** Opening Extracted data block **
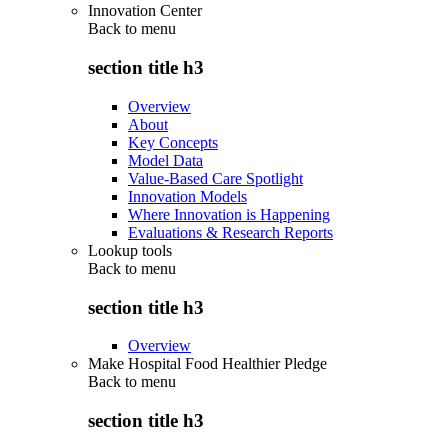
Innovation Center
Back to
menu
section title h3
Overview
About
Key Concepts
Model Data
Value-Based Care Spotlight
Innovation Models
Where Innovation is Happening
Evaluations & Research Reports
Lookup tools
Back to
menu
section title h3
Overview
Make Hospital Food Healthier Pledge
Back to
menu
section title h3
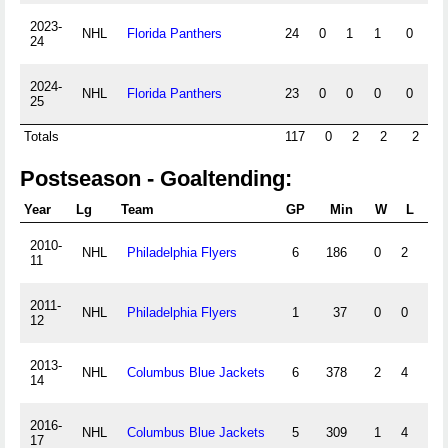
2023-
NHL
Florida Panthers
24
0
1
1
0
0
24
2024-
NHL
Florida Panthers
23
0
0
0
0
0
25
Totals
117
0
2
2
2
0
Postseason - Goaltending:
Year
Lg
Team
GP
Min
W
L
T
2010-
NHL
Philadelphia Flyers
6
186
0
2
0
11
2011-
NHL
Philadelphia Flyers
1
37
0
0
0
12
2013-
NHL
Columbus Blue Jackets
6
378
2
4
0
14
2016-
NHL
Columbus Blue Jackets
5
309
1
4
0
17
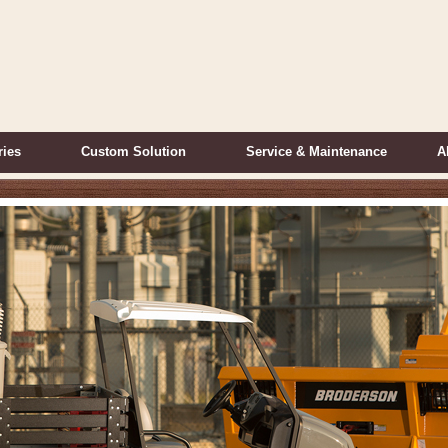
ries
Custom Solution
Service & Maintenance
A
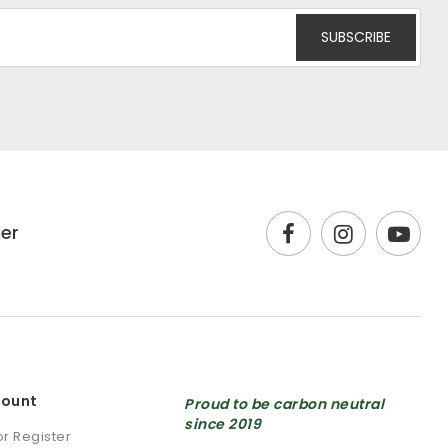
ier
count
Proud to be carbon neutral
since 2019
or Register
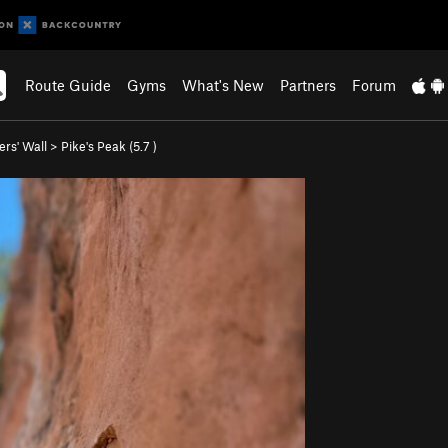
Route Guide
Gyms
What's New
Partners
Forum
ers' Wall
>
Pike's Peak (
5.7
)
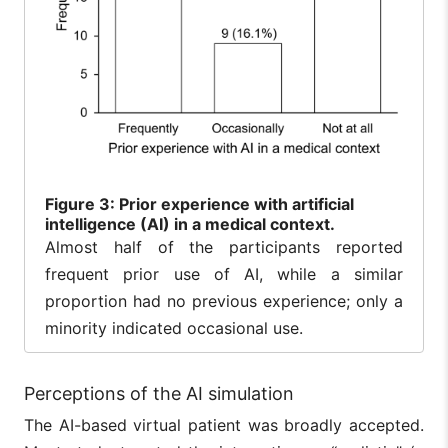
Figure
3: Prior experience with artificial
intelligence (AI) in a medical context.
Almost half of the participants reported
frequent prior use of AI, while a similar
proportion had no previous experience; only a
minority indicated occasional use.
Perceptions of the AI simulation
The AI-based virtual patient was broadly accepted.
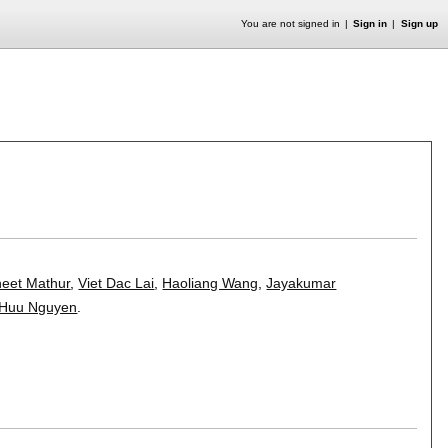
You are not signed in
Sign in
Sign up
eet Mathur
,
Viet Dac Lai
,
Haoliang Wang
,
Jayakumar
 Huu Nguyen
.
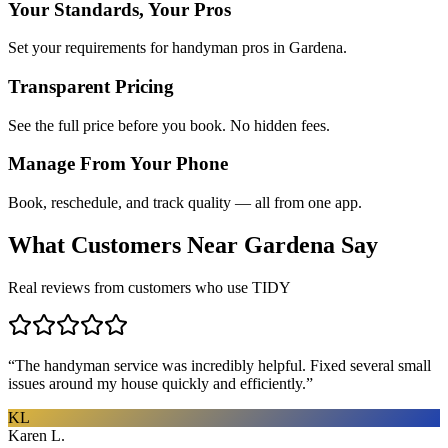
Your Standards, Your Pros
Set your requirements for handyman pros in Gardena.
Transparent Pricing
See the full price before you book. No hidden fees.
Manage From Your Phone
Book, reschedule, and track quality — all from one app.
What Customers Near
Gardena
Say
Real reviews from customers who use TIDY
“
The handyman service was incredibly helpful. Fixed several small
issues around my house quickly and efficiently.
”
KL
Karen L.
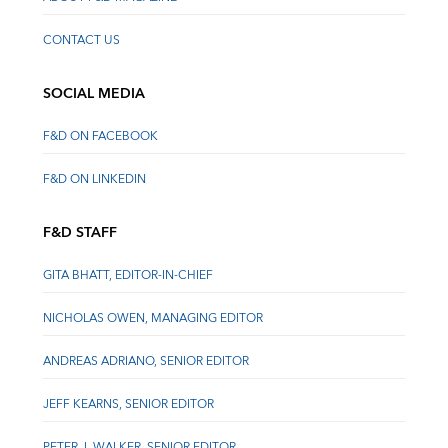
CONTACT US
SOCIAL MEDIA
F&D ON FACEBOOK
F&D ON LINKEDIN
F&D STAFF
GITA BHATT, EDITOR-IN-CHIEF
NICHOLAS OWEN, MANAGING EDITOR
ANDREAS ADRIANO, SENIOR EDITOR
JEFF KEARNS, SENIOR EDITOR
PETER J. WALKER, SENIOR EDITOR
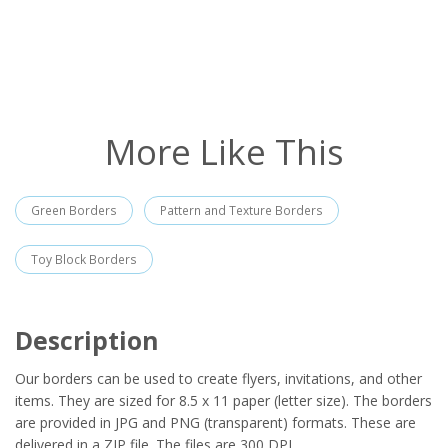
More Like This
Green Borders
Pattern and Texture Borders
Toy Block Borders
Description
Our borders can be used to create flyers, invitations, and other
items. They are sized for 8.5 x 11 paper (letter size). The borders
are provided in JPG and PNG (transparent) formats. These are
delivered in a ZIP file. The files are 300 DPI.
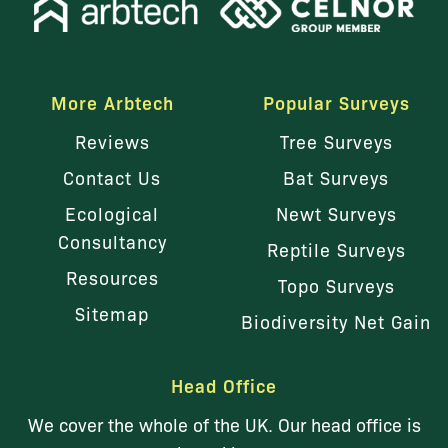
More Arbtech
Popular Surveys
Reviews
Tree Surveys
Contact Us
Bat Surveys
Ecological
Newt Surveys
Consultancy
Reptile Surveys
Resources
Topo Surveys
Sitemap
Biodiversity Net Gain
Head Office
We cover the whole of the UK. Our head office is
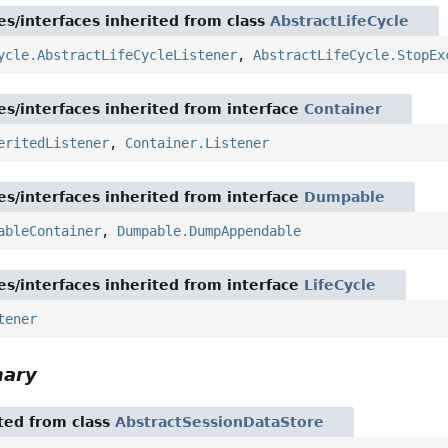
es/interfaces inherited from class
AbstractLifeCycle
ycle.AbstractLifeCycleListener
,
AbstractLifeCycle.StopEx
es/interfaces inherited from interface
Container
eritedListener
,
Container.Listener
es/interfaces inherited from interface
Dumpable
ableContainer
,
Dumpable.DumpAppendable
es/interfaces inherited from interface
LifeCycle
tener
mary
ited from class
AbstractSessionDataStore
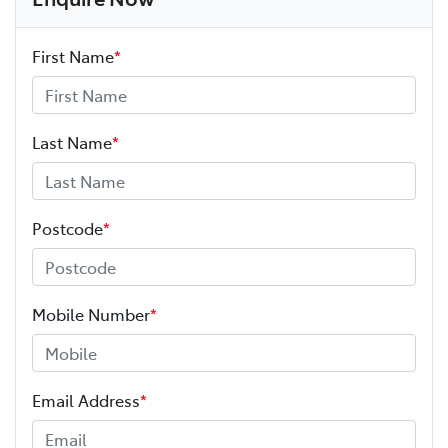
First Name
*
Last Name
*
Postcode
*
Mobile Number
*
Email Address
*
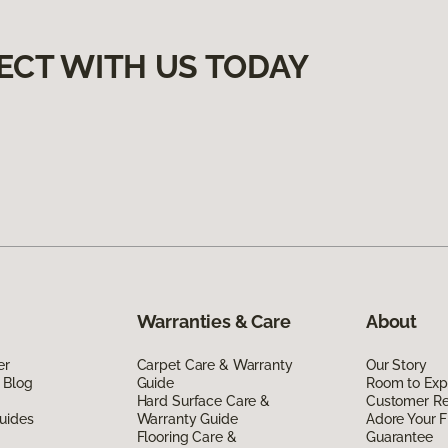
ECT WITH US TODAY
Warranties & Care
About
er
Carpet Care & Warranty
Our Story
 Blog
Guide
Room to Exp
Hard Surface Care &
Customer R
uides
Warranty Guide
Adore Your F
Flooring Care &
Guarantee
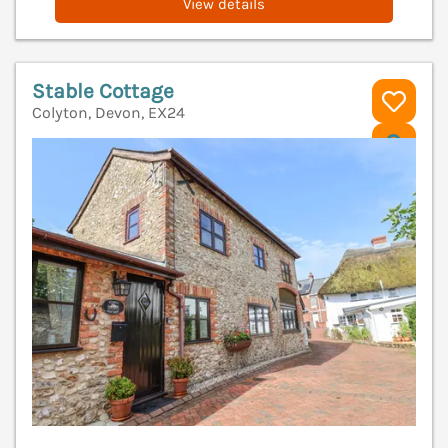
View details
Stable Cottage
Colyton, Devon, EX24
V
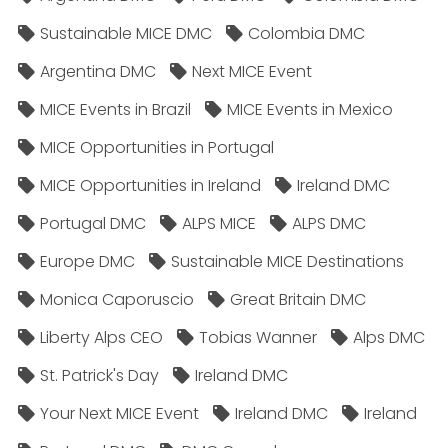
Sustainable MICE DMC
Colombia DMC
Argentina DMC
Next MICE Event
MICE Events in Brazil
MICE Events in Mexico
MICE Opportunities in Portugal
MICE Opportunities in Ireland
Ireland DMC
Portugal DMC
ALPS MICE
ALPS DMC
Europe DMC
Sustainable MICE Destinations
Monica Caporuscio
Great Britain DMC
Liberty Alps CEO
Tobias Wanner
Alps DMC
St. Patrick's Day
Ireland DMC
Your Next MICE Event
Ireland DMC
Ireland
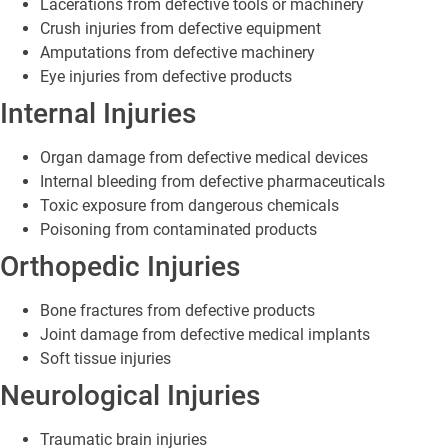
Lacerations from defective tools or machinery
Crush injuries from defective equipment
Amputations from defective machinery
Eye injuries from defective products
Internal Injuries
Organ damage from defective medical devices
Internal bleeding from defective pharmaceuticals
Toxic exposure from dangerous chemicals
Poisoning from contaminated products
Orthopedic Injuries
Bone fractures from defective products
Joint damage from defective medical implants
Soft tissue injuries
Neurological Injuries
Traumatic brain injuries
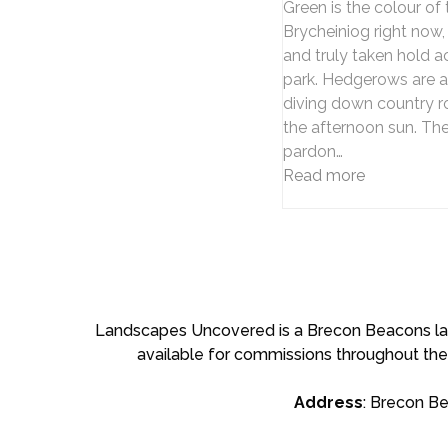
Green is the colour of
Brycheiniog right now,
and truly taken hold a
park. Hedgerows are a
diving down country roa
the afternoon sun. Th
pardon…
Read more
Landscapes Uncovered is a Brecon Beacons land
available for commissions throughout the
Address
: Brecon B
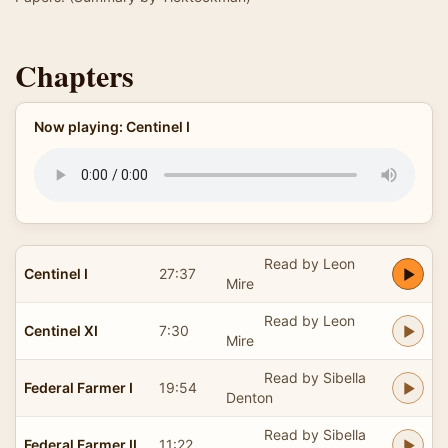
Chapters
Now playing: Centinel I
Read by Leon
Centinel I
27:37
Mire
Read by Leon
Centinel XI
7:30
Mire
Read by Sibella
Federal Farmer I
19:54
Denton
Read by Sibella
Federal Farmer II
11:22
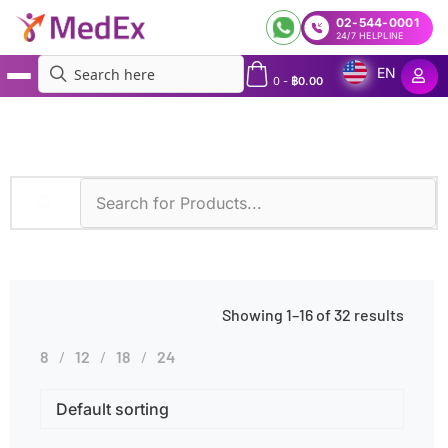
02-544-0001
24/7 HELPLINE
EN
0
-
฿
0.00
MedEx
»
Diseases
»
Thalassemia
Showing 1–16 of 32 results
8
12
18
24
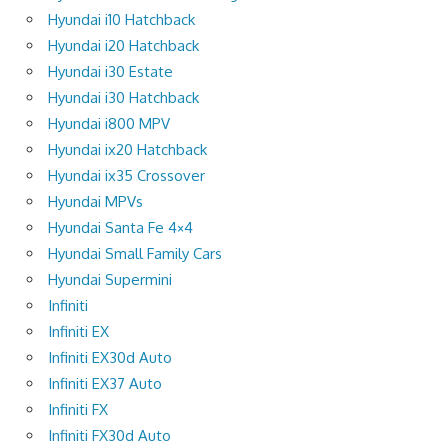
Hyundai i10 Hatchback
Hyundai i20 Hatchback
Hyundai i30 Estate
Hyundai i30 Hatchback
Hyundai i800 MPV
Hyundai ix20 Hatchback
Hyundai ix35 Crossover
Hyundai MPVs
Hyundai Santa Fe 4×4
Hyundai Small Family Cars
Hyundai Supermini
Infiniti
Infiniti EX
Infiniti EX30d Auto
Infiniti EX37 Auto
Infiniti FX
Infiniti FX30d Auto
** Closing Extracted data block **
Directions for this task ::
Set down every line of the text read from the material above, in the same order. Leave the pictures out of your answer.

Output of the task ::
Innovation Center
Back to
menu
section title h3
Overview
About
Key Concepts
Model Data
Value-Based Care Spotlight
Innovation Models
Where Innovation is Happening
Evaluations & Research Reports
Lookup tools
Back to
menu
section title h3
Overview
Make Hospital Food Healthier Pledge
Back to
menu
section title h3
2023-
NHL
Florida Panthers
24
0
1
1
0
0
24
2024-
NHL
Florida Panthers
23
0
0
0
0
0
25
Totals
117
0
2
2
2
0
Postseason - Goaltending:
Year
Lg
Team
GP
Min
W
L
T
2010-
NHL
Philadelphia Flyers
6
186
0
2
0
11
2011-
NHL
Philadelphia Flyers
1
37
0
0
0
12
2013-
NHL
Columbus Blue Jackets
6
378
2
4
0
14
2016-
NHL
Columbus Blue Jackets
5
309
1
4
0
17
ries
Custom Solution
Service & Maintenance
A
ier
count
Proud to be carbon neutral
since 2019
or Register
Route Guide
Gyms
What's New
Partners
Forum
ers' Wall
>
Pike's Peak (
5.7
)
Figure
3: Prior experience with artificial
intelligence (AI) in a medical context.
Almost half of the participants reported
frequent prior use of AI, while a similar
proportion had no previous experience; only a
minority indicated occasional use.
Perceptions of the AI simulation
The AI-based virtual patient was broadly accepted.
You are not signed in
Sign in
Sign up
eet Mathur
,
Viet Dac Lai
,
Haoliang Wang
,
Jayakumar
 Huu Nguyen
.
Your Standards, Your Pros
Set your requirements for handyman pros in Gardena.
Transparent Pricing
See the full price before you book. No hidden fees.
Manage From Your Phone
Book, reschedule, and track quality — all from one app.
What Customers Near
Gardena
Say
Real reviews from customers who use TIDY
“
The handyman service was incredibly helpful. Fixed several small
issues around my house quickly and efficiently.
”
KL
Karen L.
CONTACT US
SOCIAL MEDIA
F&D ON FACEBOOK
F&D ON LINKEDIN
F&D STAFF
GITA BHATT, EDITOR-IN-CHIEF
NICHOLAS OWEN, MANAGING EDITOR
ANDREAS ADRIANO, SENIOR EDITOR
JEFF KEARNS, SENIOR EDITOR
PETER J. WALKER, SENIOR EDITOR
More Like This
Green Borders
Pattern and Texture Borders
Toy Block Borders
Description
Our borders can be used to create flyers, invitations, and other
items. They are sized for 8.5 x 11 paper (letter size). The borders
are provided in JPG and PNG (transparent) formats. These are
delivered in a ZIP file. The files are 300 DPI.
More Arbtech
Popular Surveys
Reviews
Tree Surveys
Contact Us
Bat Surveys
Ecological
Newt Surveys
Consultancy
Reptile Surveys
Resources
Topo Surveys
Sitemap
Biodiversity Net Gain
Head Office
We cover the whole of the UK. Our head office is
es/interfaces inherited from class
AbstractLifeCycle
ycle.AbstractLifeCycleListener
,
AbstractLifeCycle.StopEx
es/interfaces inherited from interface
Container
eritedListener
,
Container.Listener
es/interfaces inherited from interface
Dumpable
ableContainer
,
Dumpable.DumpAppendable
es/interfaces inherited from interface
LifeCycle
tener
mary
ited from class
AbstractSessionDataStore
First Name
*
Last Name
*
Postcode
*
Mobile Number
*
Email Address
*
ECT WITH US TODAY
Warranties & Care
About
er
Carpet Care & Warranty
Our Story
 Blog
Guide
Room to Exp
Hard Surface Care &
Customer R
uides
Warranty Guide
Adore Your F
Flooring Care &
Guarantee
View details
Stable Cottage
Colyton, Devon, EX24
V
Sustainable MICE DMC
Colombia DMC
Argentina DMC
Next MICE Event
MICE Events in Brazil
MICE Events in Mexico
MICE Opportunities in Portugal
MICE Opportunities in Ireland
Ireland DMC
Portugal DMC
ALPS MICE
ALPS DMC
Europe DMC
Sustainable MICE Destinations
Monica Caporuscio
Great Britain DMC
Liberty Alps CEO
Tobias Wanner
Alps DMC
St. Patrick's Day
Ireland DMC
Your Next MICE Event
Ireland DMC
Ireland
Lacerations from defective tools or machinery
Crush injuries from defective equipment
Amputations from defective machinery
Eye injuries from defective products
Internal Injuries
Organ damage from defective medical devices
Internal bleeding from defective pharmaceuticals
Toxic exposure from dangerous chemicals
Poisoning from contaminated products
Orthopedic Injuries
Bone fractures from defective products
Joint damage from defective medical implants
Soft tissue injuries
Neurological Injuries
Traumatic brain injuries
Green is the colour of
Brycheiniog right now,
and truly taken hold a
park. Hedgerows are a
diving down country roa
the afternoon sun. Th
pardon…
Read more
Landscapes Uncovered is a Brecon Beacons land
available for commissions throughout the
Address
: Brecon B
Chapters
Now playing: Centinel I
Read by Leon
Centinel I
27:37
Mire
Read by Leon
Centinel XI
7:30
Mire
Read by Sibella
Federal Farmer I
19:54
Denton
Read by Sibella
Federal Farmer II
11:22
02-544-0001
24/7 HELPLINE
EN
0
-
฿
0.00
MedEx
»
Diseases
»
Thalassemia
Showing 1–16 of 32 results
8
12
18
24
Hyundai i10 Hatchback
Hyundai i20 Hatchback
Hyundai i30 Estate
Hyundai i30 Hatchback
Hyundai i800 MPV
Hyundai ix20 Hatchback
Hyundai ix35 Crossover
Hyundai MPVs
Hyundai Santa Fe 4×4
Hyundai Small Family Cars
Hyundai Supermini
Infiniti
Infiniti EX
Infiniti EX30d Auto
Infiniti EX37 Auto
Infiniti FX
Infiniti FX30d Auto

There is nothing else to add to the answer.